Chicago's Rashad Harden is not just a veteran of the city's music scene, as his work under his best-known moniker - DJ Rashad - is testament to. What you might not know is that his beginnings in what's known as the footwork scene were not in making music, but as a footwork dancer at the tender age of 12 years old. But being so into the music he and regular music partner DJ Spinn danced to, the next obvious step was to become not just one of the makers of the footwork sound, but a goddamn innovator of it. So, he got down to making his name as a DJ and producer. Now, a few years down the line he's the dude principally responsible for the evolution of footwork and juke; if you don't know it, think the classic Chi house sound, add a bit of Detroit techno and scratching, a bit of jungle and dubstep, vocal samples and a lot of jerking and syncopation. If you add in being signed to Kode9's Hyperdub label then you're probably right up to date and got a fair idea of what to expect.

Following the Just a Taste and Welcome to the Chi albums, Rashad hooked up with Hyperdub to release the killer EPs Rollin' and I Don't Give a Fuck; a heady mix of jittering rhythms, surprisingly soulful moments and a huge amount of brilliantly danceable trap, drum 'n' bass and techno music. Now, with new album Double Cup, Rashad and his team of collaborators are ready to bring footwork worldwide, armed with fourteen fine tracks that show there's still room to innovate in the world of electronic and dance music. Remember the best moments of drum and bass back in the day? Well, this album is that times about a billion.

What makes Double Cup such a captivating record is its cohesiveness despite the sheer variety of sounds packed in here; this comes from the collaborative nature of the record. It's a veritable cast of thousands here, but the key is Rashad's presence - he runs the show in his trademark style, keeping the staccato beats and underlying soulful grooves a mainstay of the tracks. Take something like 'Acid Bit' as an example: it features UK dubstep man Addison Groove, who provides thudding breakbeats over squelching acid house synths and an addictive "yeah!" vocal sample, but it's Rashad's control of the beats that wins out on a total head-nodder of a track. Long-term cohort Spinn, along with Taso, is responsible for most of the slow jams here, with opening track 'Feelin'' grooving deep on classic house diva vocal samples and a pitch-bent piano line and 'Drank, Kush, Barz' adding some sharp rhymes to give it an aggressive edge alongside the mellow front.
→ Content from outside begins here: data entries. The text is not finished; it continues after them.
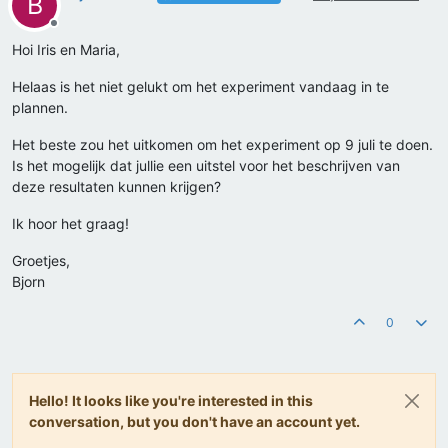
B
Offline
Hoi Iris en Maria,
Helaas is het niet gelukt om het experiment vandaag in te
plannen.
Het beste zou het uitkomen om het experiment op 9 juli te doen.
Is het mogelijk dat jullie een uitstel voor het beschrijven van
deze resultaten kunnen krijgen?
Ik hoor het graag!
Groetjes,
Bjorn
0
Hello! It looks like you're interested in this
conversation, but you don't have an account yet.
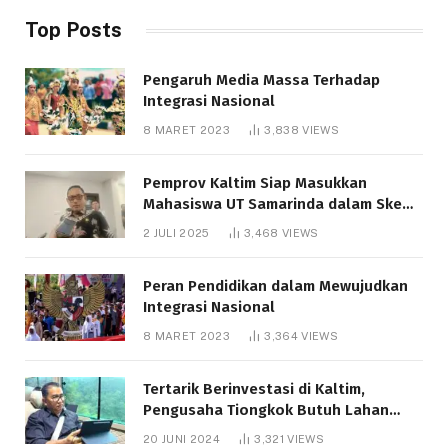
Top Posts
Pengaruh Media Massa Terhadap
Integrasi Nasional
8 MARET 2023
3,838
VIEWS
Pemprov Kaltim Siap Masukkan
Mahasiswa UT Samarinda dalam Skema
Bantuan Pendidikan Gratispol
2 JULI 2025
3,468
VIEWS
Peran Pendidikan dalam Mewujudkan
Integrasi Nasional
8 MARET 2023
3,364
VIEWS
Tertarik Berinvestasi di Kaltim,
Pengusaha Tiongkok Butuh Lahan
1.000 Hektare
20 JUNI 2024
3,321
VIEWS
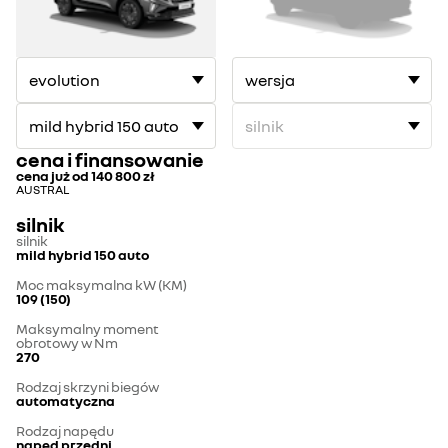
cena i finansowanie
cena już od
140 800 zł
AUSTRAL
silnik
silnik
mild hybrid 150 auto
Moc maksymalna kW (KM)
109 (150)
Maksymalny moment
obrotowy w Nm
270
Rodzaj skrzyni biegów
automatyczna
Rodzaj napędu
napęd przedni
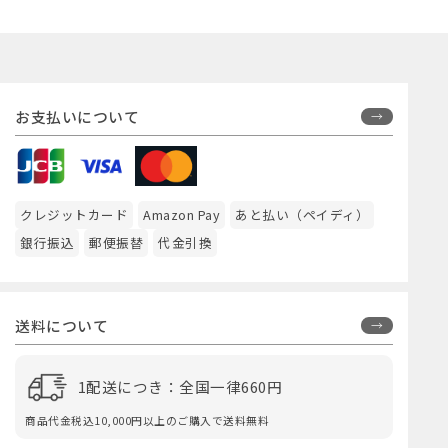
お支払いについて
クレジットカード
Amazon Pay
あと払い（ペイディ）
銀行振込
郵便振替
代金引換
送料について
1配送につき：全国一律660円
商品代金税込10,000円以上のご購入で送料無料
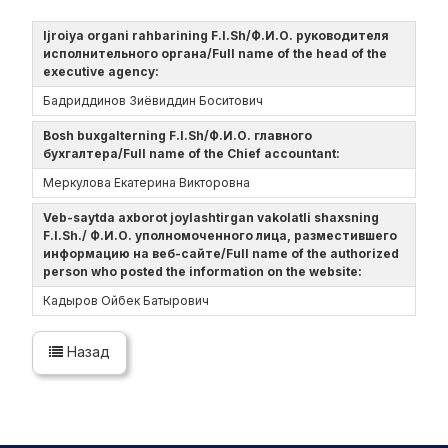
Ijroiya organi rahbarining F.I.Sh/Ф.И.О. руководителя
исполнительного органа/Full name of the head of the
executive agency:
Бадриддинов Зиёвиддин Боситович
Bosh buxgalterning F.I.Sh/Ф.И.О. главного
бухгалтера/Full name of the Chief accountant:
Меркулова Екатерина Викторовна
Veb-saytda axborot joylashtirgan vakolatli shaxsning
F.I.Sh./ Ф.И.О. уполномоченного лица, разместившего
информацию на веб-сайте/Full name of the authorized
person who posted the information on the website:
Кадыров Ойбек Батырович
Назад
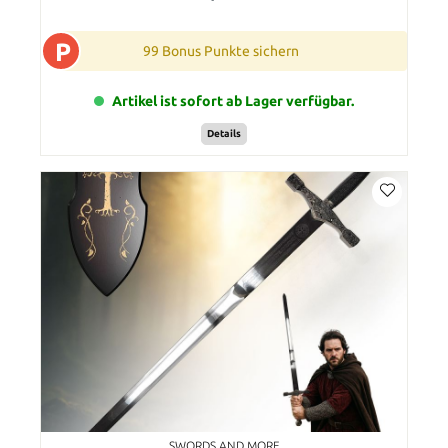
P
99 Bonus Punkte sichern
Artikel ist sofort ab Lager verfügbar.
Details
SWORDS AND MORE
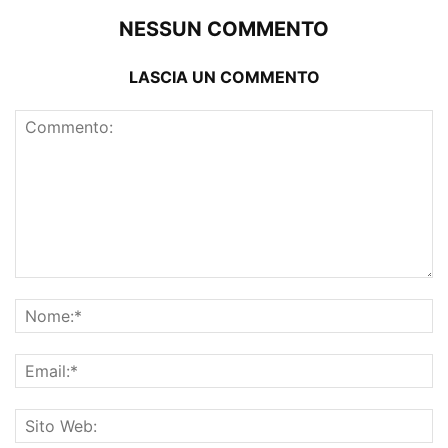
NESSUN COMMENTO
LASCIA UN COMMENTO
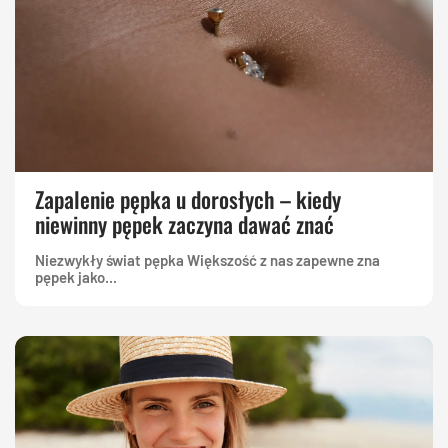
Zapalenie pępka u dorosłych – kiedy
niewinny pępek zaczyna dawać znać
Niezwykły świat pępka Większość z nas zapewne zna
pępek jako...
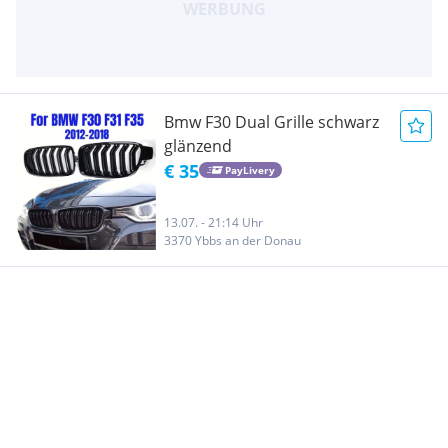
Bmw F30 Dual Grille schwarz
glänzend
€ 35
PayLivery
13.07. - 21:14 Uhr
3370 Ybbs an der Donau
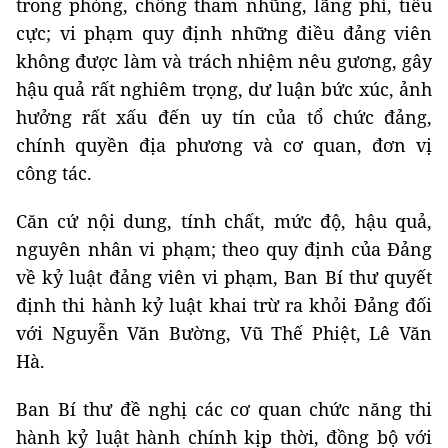
trong phòng, chống tham nhũng, lãng phí, tiêu
cực; vi phạm quy định những điều đảng viên
không được làm và trách nhiệm nêu gương, gây
hậu quả rất nghiêm trọng, dư luận bức xúc, ảnh
hưởng rất xấu đến uy tín của tổ chức đảng,
chính quyền địa phương và cơ quan, đơn vị
công tác.
Căn cứ nội dung, tính chất, mức độ, hậu quả,
nguyên nhân vi phạm; theo quy định của Đảng
về kỷ luật đảng viên vi phạm, Ban Bí thư quyết
định thi hành kỷ luật khai trừ ra khỏi Đảng đối
với Nguyễn Văn Bường, Vũ Thế Phiệt, Lê Văn
Hà.
Ban Bí thư đề nghị các cơ quan chức năng thi
hành kỷ luật hành chính kịp thời, đồng bộ với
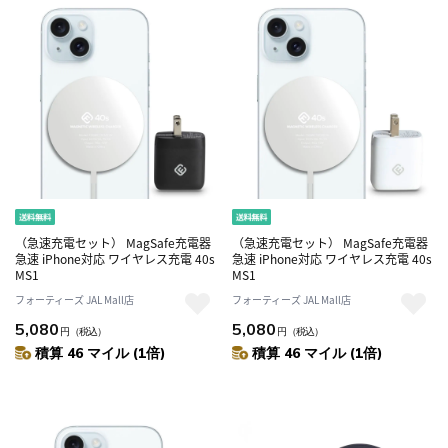
（急速充電セット） MagSafe充電器
（急速充電セット） MagSafe充電器
急速 iPhone対応 ワイヤレス充電 40s
急速 iPhone対応 ワイヤレス充電 40s
MS1
MS1
フォーティーズ JAL Mall店
フォーティーズ JAL Mall店
5,080
5,080
円
（税込）
円
（税込）
積算 46 マイル (1倍)
積算 46 マイル (1倍)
On his own, though, Rashad is just as irresistible; 'I Don't Give a Fuck' is as powerful and with an edge of violence as its title suggests. Vibing off a Tupac sample from the film Juice, the track is all tetchy hi-hat and ear-piercing engaged tone synths, pulled together by bass so low it's almost ridiculous. 'Reggie' is another confrontational moment with quick-fire percussion and sinister vocal samples creating an edgy atmosphere that jars against the more laid-back moments almost as much as it provides a welcome counterpoint.

That codeine/Sprite double cup hit really takes its toll on the liquid-smooth trio of closing tracks: the clean lines and dub/soul of the DJ Manny-featuring 'Leavin' is excellent, Spinn returns on 'Let U Know' for the most uplifting R&B moment on the record and 'I'm Too Hi' shows how much the Chicago and UK scenes seem to have in common with its fine use of the drum and bass influence.

Double Cup shows just how wise it was for Hyperdub and DJ Rashad to hook up; it unites two genres, brings footwork to these shores, and in doing that we could uncover more hidden gems from the Chi-town scene. And if any of it is as good as this record, then we'll be very lucky.